- [WHAT TO DO]: Which lines below contain the word "based"? Copy each one.

Excerpts from a dataset:
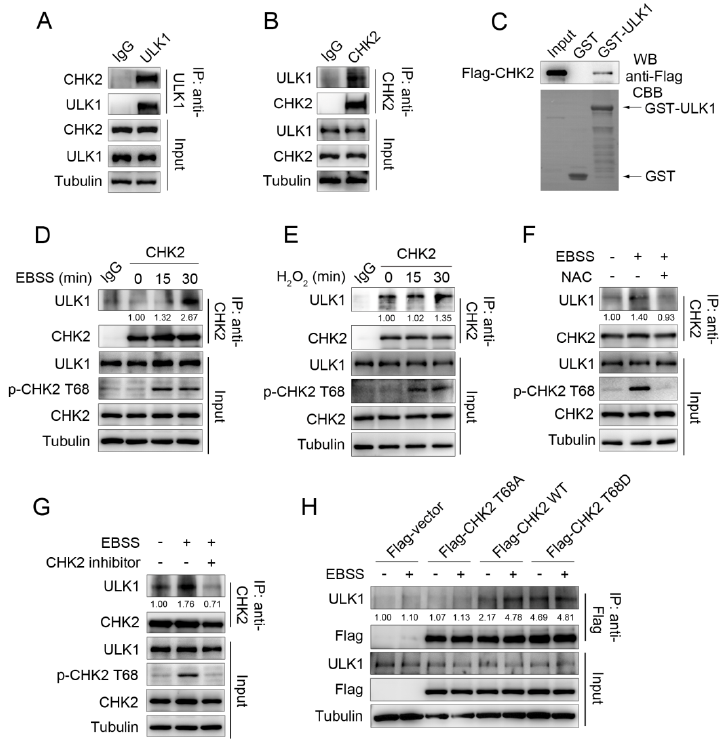
Figure 1. ULK1 is a physiological substrate of CHK2. ( A , B ) Immunoprecipitation assays testing the endogenous interaction between CHK2 and ULK1 in HCT116 cells. Lysates were immunoprecipi- tated with ULK1 ( A ) or CHK2 ( B ) antibody. The immunoprecipitates and lysates were analyzed by Western blot. ( C ) CHK2 binds with ULK1 in vitro. GST pull-down assays were performed by in- cubating purified GST or GST-ULK1 with invitro-translated flag-tagged CHK2. Arrows indicate GST and GST-ULK1 bands. ( D ) Lysates from HCT116 cells treated with EBSS were immunopre- cipitated with CHK2 antibody or rabbit IgG. The immunoprecipitates and lysates were analyzed by Western blot. ( E ) Lysates from HCT116 cells treated with H 2 O 2 (500 μM) were immunoprecipitated with CHK2 antibody or rabbit IgG. The immunoprecipitates and lysates were analyzed by Western blot. ( F ) Lysates from HCT116 cells pretreated with NAC (SIGMA, A7250, 2 mM) for 3 h and then cultured for 30 min in EBSS starvation were immunoprecipitated with CHK2 antibody. The ex- pression of p-CHK2 Thr68, CHK2, and ULK1 was detected by immunoblotting. ( G ) Lysates from HCT116 cells pretreated with CHK2 inhibitor (SIGMA, C3742, 20 μM) for 4 h and then treated with EBSS for 30 min were immunoprecipitated with CHK2 antibody. The expression of p-CHK2 Thr68, CHK2, and ULK1 was detected by immunoblotting. ( H ) Lysates from HCT116 cells expressing theindicated plasmids, treated or untreated with EBSS, were immunoprecipitated with FLAG an- tibody. The immunoprecipitates and lysates were analyzed by Western blot with the indicated an- tibodies. Quantitative analysis for the binding intensity of ULK1 are shown. 3.2. CHK2 Phosphorylates ULK1 at Ser556 The protein modification of ULK1, especially the phosphorylation modification, is significant in its involvement in autophagy initiation. To determine whether CHK2 couldphosphorylate ULK1, we first utilized an optimal CHK2 substrate motif to search for possible amino acids sequences containing conservative candidate target sites in the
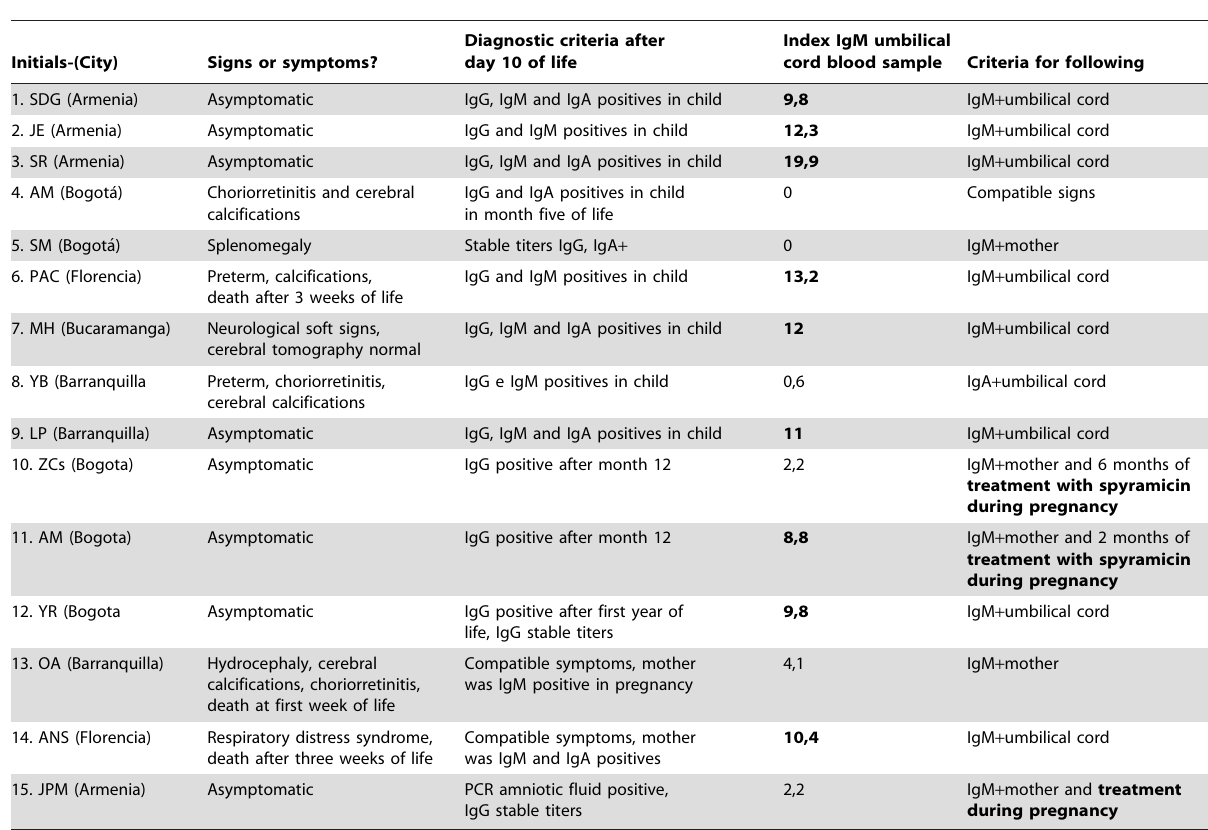
Table 3. Clinical and serological characteristics in 15 children with confirmed congenital Toxoplasma infection.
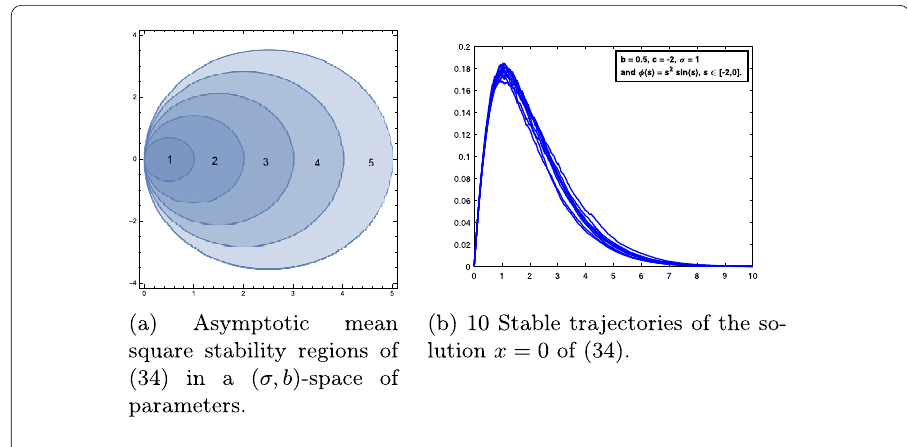
Figure 1 ( a ) Stability regions. ( b ) Trajectories of the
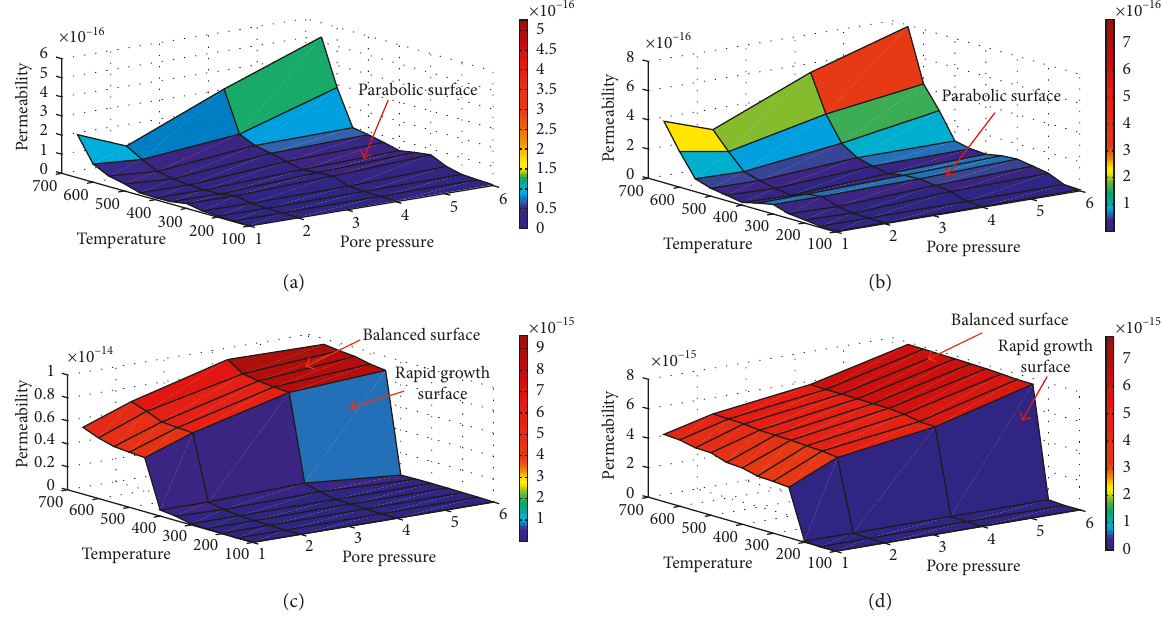
Figure 3: The permeability of granite specimen at different inlet gas pressures and temperatures. (a) The initial axial compression is 60% of UCS. (b) The initial axial compression is 70% of UCS. (c) The initial axial compression is 90% of UCS. (d) The initial axial compression is 90% of UCS. Table 1: Permeability analysis of granite specimen with the low initial damage. Samples The different initial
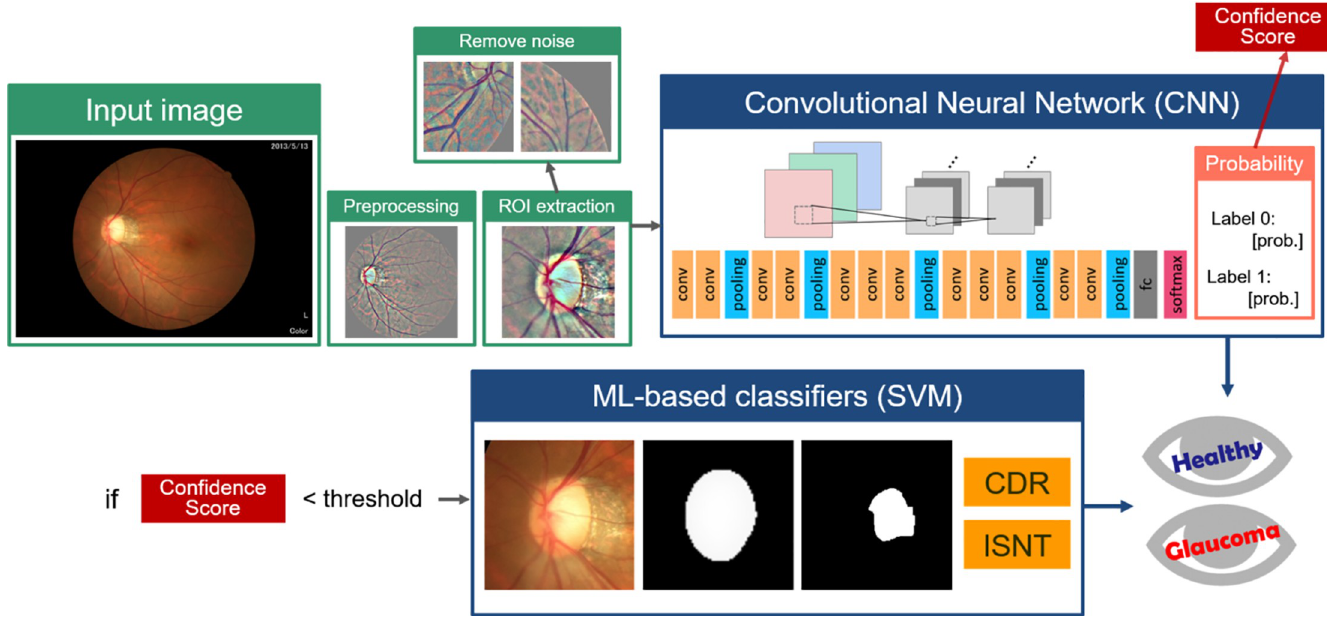
Fig 1. Overall Framework. Original color images were preprocessed to contrast the vessels and then submitted for ROI extraction. Image with incorrect ROI selection, referred as noise, were excluded from the CNN model. Images with low confidence score in CNN classification were forwarded to an ML-based classifier based on the key characteristics of CDR value and thinning of the superior and inferior neuroretinal rim according to the ISNT rule. CDR, cup-to- disc ratio; CNN, convolutional neural network; ML, machine-learning; ROI, region of interest; SVM, support vector machine.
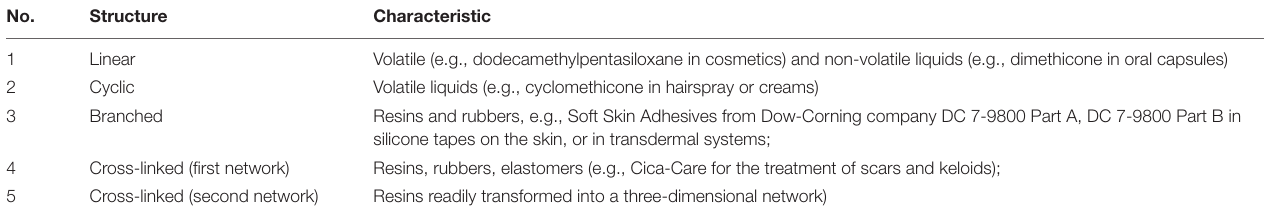
TABLE 1 | The characteristic of principal structures of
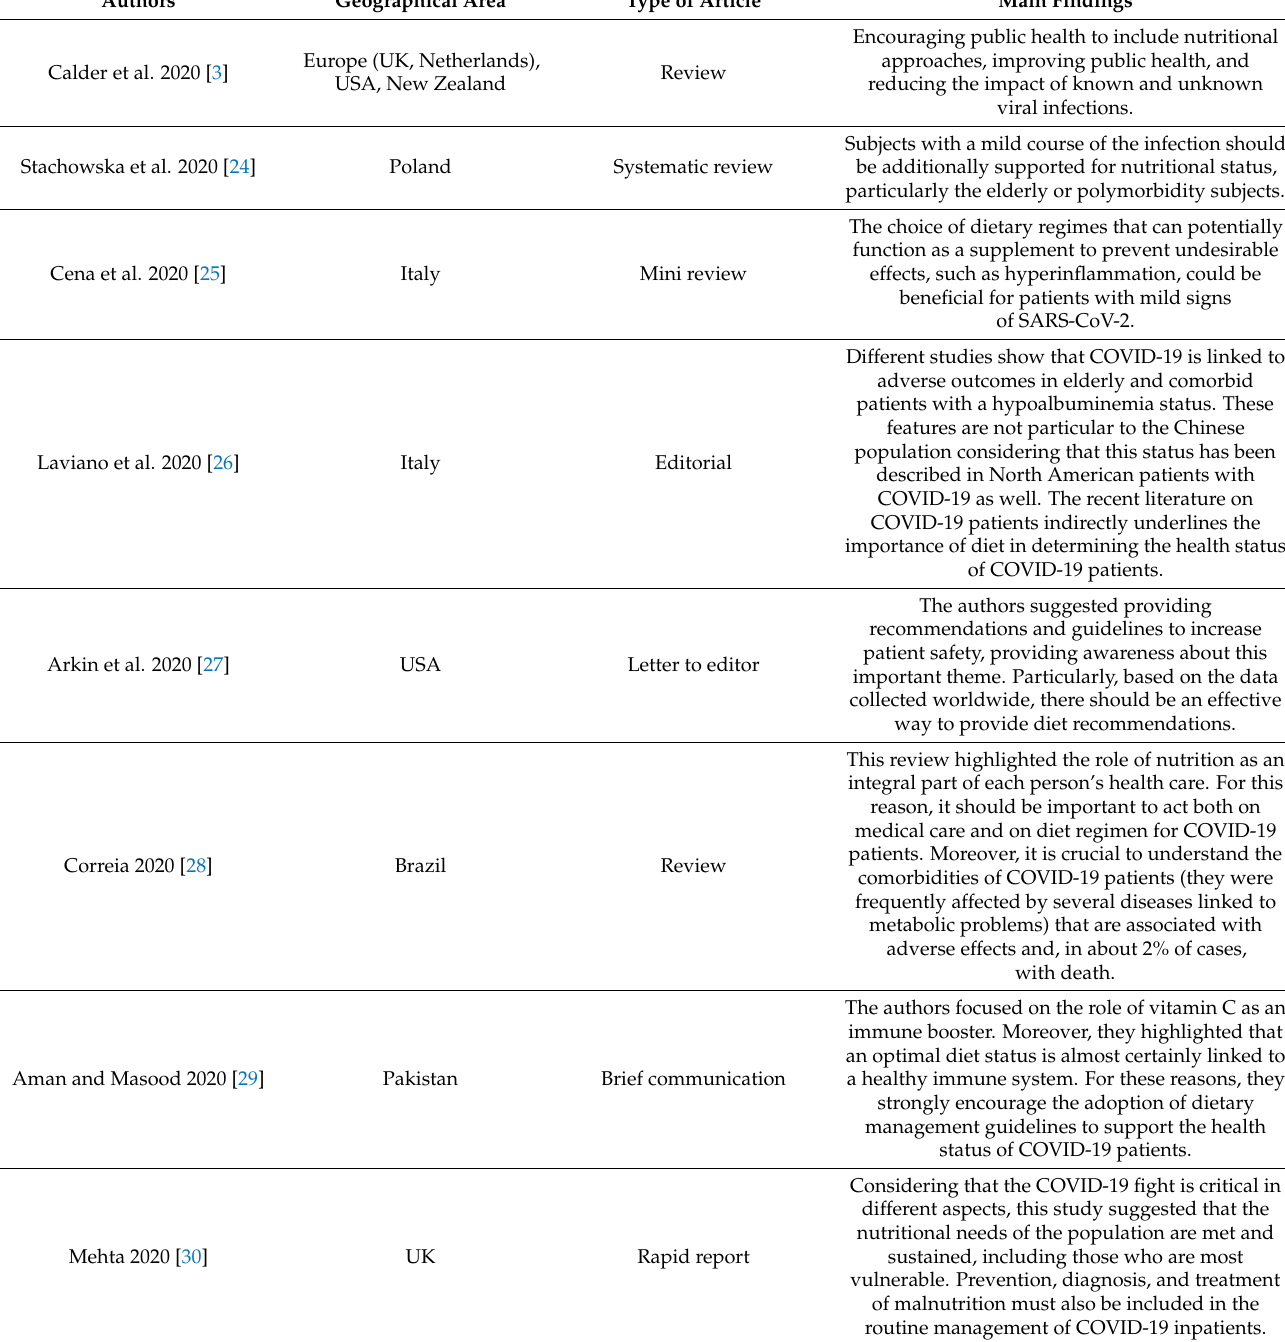
Table 1. The selected articles analyzed in this review with the relative main findings are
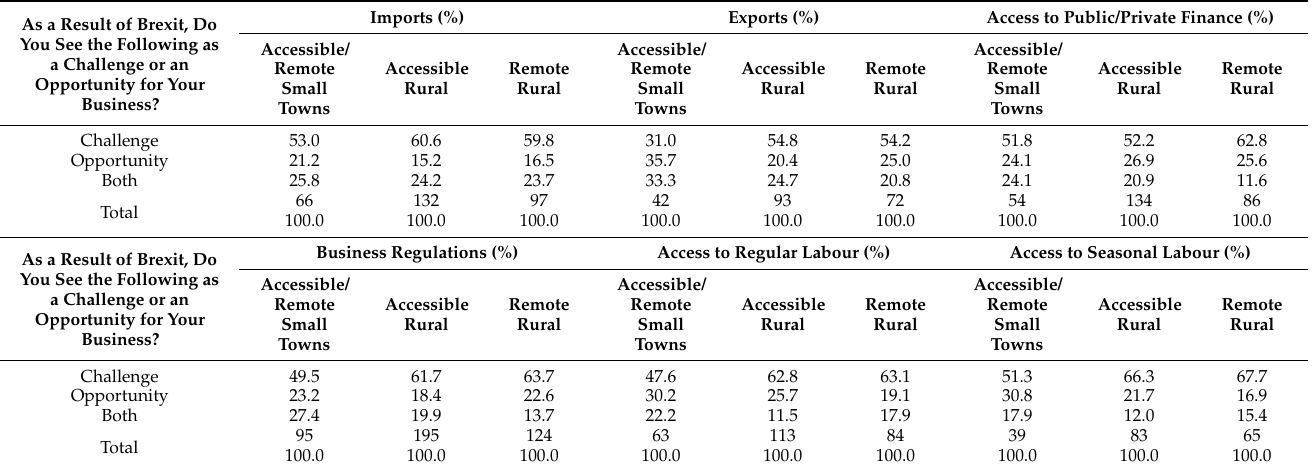
Table 7. Comparative analysis of challenges related to Brexit between rural non-land-based businesses in different rural classifications that have a relationship with the farming sector in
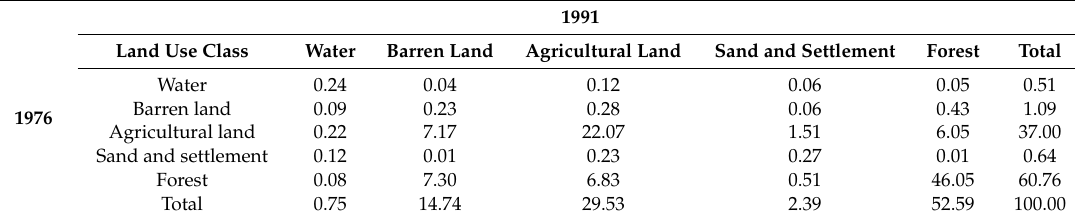
Figure 5. Comparison of land use and land cover (LULC) class in the years 1976, 1991, and 2015. Table 3. Land use land cover change dynamics from 1976–1991 (in %).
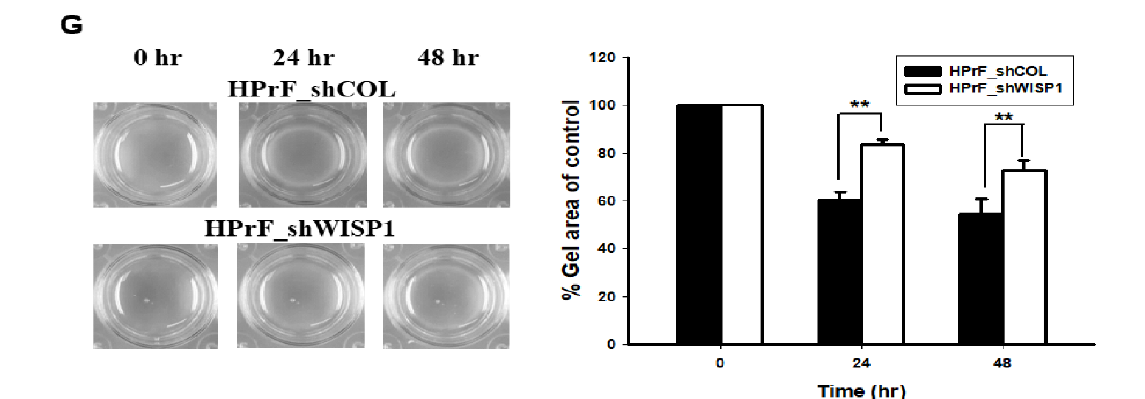
Figure 1. Modulating effect of WISP1 on the cell proliferation and contraction in prostate fibroblast HPrF cells. ( A ) Expression of WISP1 in prostate cells was determined by a RT-qPCR. ( B ) Two WISP1 isoforms (WISP1v1 and WISP1v2) were found in the human prostate fibroblast HPrF cells by RT-PCR with the pair of primers as shown. The secretion of WISP1 ( C ) and mRNA levels of WISP1v1 and WISP1v2 ( D ) after WISP1 was knock-downed in the HPrF cells (M: 100 bp Marker; 1: HPrF_shCOL; 2: HPrF_shWISP1). ( E ) Gene profile of human prostate fibroblast HPrF cells after WISP1 was knock- downed. Cell proliferation ( F ) and contraction ( G ) of the mock-knock-down HPrP (HPrF_shCOL) and the WISP1-knock-down HPrF (HPrF_shWISP1) cells were measured by the EdU proliferation and collage contraction assays, respectively. Data are presented as the mean percentage ( ± SE; n = 3) of the HPrF_shWISP1 cells in relation to the HPrF_shCOL cells. * p < 0.05; ** p < 0.01; ND: no detectable.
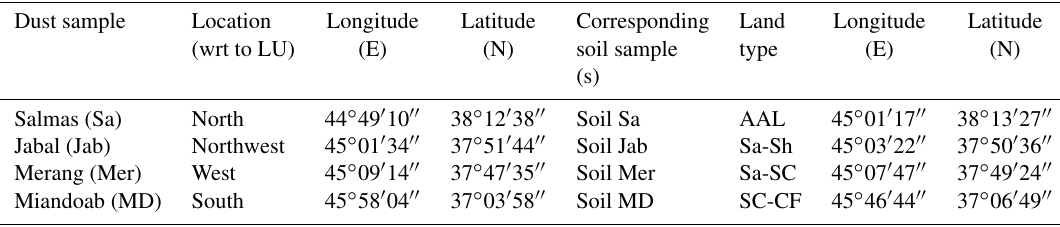
Table 1. The location of the collected dust samples and their corresponding soil samples. Dust sample Location Longitude Latitude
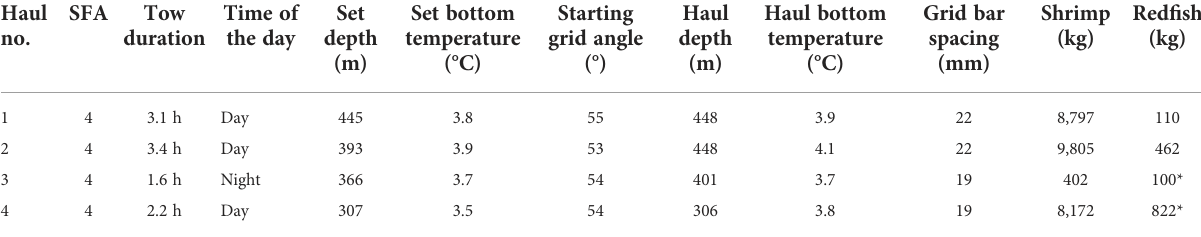
TABLE 1 Information on the video recorded tows used in the video analysis. Haul no.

- [RESULT FOR THIS EXERCISE]:
Fig 1. Overall Framework. Original color images were preprocessed to contrast the vessels and then submitted for ROI extraction. Image with incorrect ROI selection, referred as noise, were excluded from the CNN model. Images with low confidence score in CNN classification were forwarded to an ML-based classifier based on the key characteristics of CDR value and thinning of the superior and inferior neuroretinal rim according to the ISNT rule. CDR, cup-to- disc ratio; CNN, convolutional neural network; ML, machine-learning; ROI, region of interest; SVM, support vector machine.
Table 7. Comparative analysis of challenges related to Brexit between rural non-land-based businesses in different rural classifications that have a relationship with the farming sector in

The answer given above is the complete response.